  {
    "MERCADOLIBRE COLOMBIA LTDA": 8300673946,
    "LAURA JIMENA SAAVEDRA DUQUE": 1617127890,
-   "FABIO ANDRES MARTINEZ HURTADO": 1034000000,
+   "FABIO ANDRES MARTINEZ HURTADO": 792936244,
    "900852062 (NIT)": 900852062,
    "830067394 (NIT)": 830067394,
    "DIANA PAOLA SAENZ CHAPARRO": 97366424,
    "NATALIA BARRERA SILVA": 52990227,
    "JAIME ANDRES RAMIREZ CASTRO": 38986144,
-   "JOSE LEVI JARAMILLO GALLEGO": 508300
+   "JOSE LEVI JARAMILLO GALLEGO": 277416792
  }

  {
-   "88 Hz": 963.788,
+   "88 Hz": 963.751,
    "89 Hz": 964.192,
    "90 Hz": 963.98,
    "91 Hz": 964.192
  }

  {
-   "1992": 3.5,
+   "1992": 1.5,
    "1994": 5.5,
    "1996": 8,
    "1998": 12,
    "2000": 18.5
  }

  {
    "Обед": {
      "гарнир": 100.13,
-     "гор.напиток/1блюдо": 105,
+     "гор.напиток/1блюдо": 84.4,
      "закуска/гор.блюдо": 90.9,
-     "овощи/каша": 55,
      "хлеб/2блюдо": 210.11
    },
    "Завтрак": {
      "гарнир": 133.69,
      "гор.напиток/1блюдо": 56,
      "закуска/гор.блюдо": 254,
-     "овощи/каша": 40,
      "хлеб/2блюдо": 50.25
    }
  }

_ _ _ _ _

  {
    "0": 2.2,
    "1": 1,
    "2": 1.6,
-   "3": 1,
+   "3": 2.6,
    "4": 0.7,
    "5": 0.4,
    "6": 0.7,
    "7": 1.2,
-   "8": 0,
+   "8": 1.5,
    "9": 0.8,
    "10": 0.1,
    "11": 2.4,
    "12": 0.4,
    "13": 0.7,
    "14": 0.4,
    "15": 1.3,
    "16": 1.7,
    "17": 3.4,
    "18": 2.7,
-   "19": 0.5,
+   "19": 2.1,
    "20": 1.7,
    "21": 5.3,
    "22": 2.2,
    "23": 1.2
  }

_ _ _ _ _

# AIM OF THE EXERCISE
Only a number is asked for here: the count of lines in the records that hold "GALLEGO".

# THE ANSWER
2